The bear, unearthed in 2020, was originally assumed to be an extinct cave bear that dated back at least 22,000 years. But a new necropsy reveals it is actually a brown bear that lived 3,500 years ago.
A perfectly preserved, mummified bear found entombed in the Siberian permafrost in 2020 isn’t what scientists thought it was, a new analysis reveals. It turns out that the eerily intact carcass is much younger than first assumed and belongs to an entirely different species.
Reindeer herders unearthed the remains, which include the bear’s intact skin, fur, teeth, nose, claws, body fat and internal organs, on Bolshoy Lyakhovsky Island, a remote Russian island located in the East Siberian Sea. Researchers named it the Etherican bear, after the nearby Bolshoy Etherican River.
The Etherican bear was so well preserved that its stomach contents were still partly intact, which revealed that the bear had been dining on a mix of unidentified plants and birds, some of whose feathers were still inside the bear’s belly. This fits with what we know about living brown bears that are omnivores, meaning they have a mixed diet of plants and animals.
The researchers also removed the bear’s brain after cutting through its skull, which they hope to study in the future.
One of the biggest remaining mysteries about the Etherican bear is how it ended up on Bolshoy Lyakhovsky Island.

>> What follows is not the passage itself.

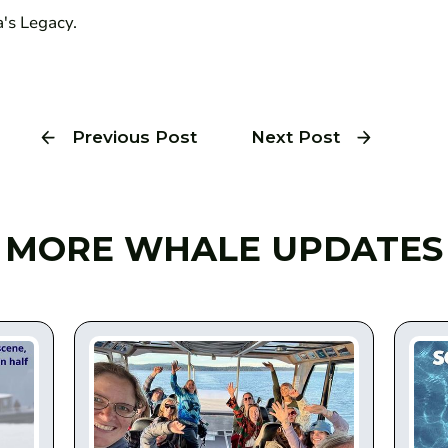
's Legacy.
Previous Post
Next Post
MORE WHALE UPDATES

The island is currently separated from the mainland by around 31 miles (50 kilometers) of water, so the most likely explanation is that brown bears moved to the island when it was still connected by sea ice during the Last Glacial Maximum, according to Reuters. But if this was the case, then researchers would have expected to find many more brown bear remains on the island, which is a hotspot for paleontological treasures, including mammoth remains.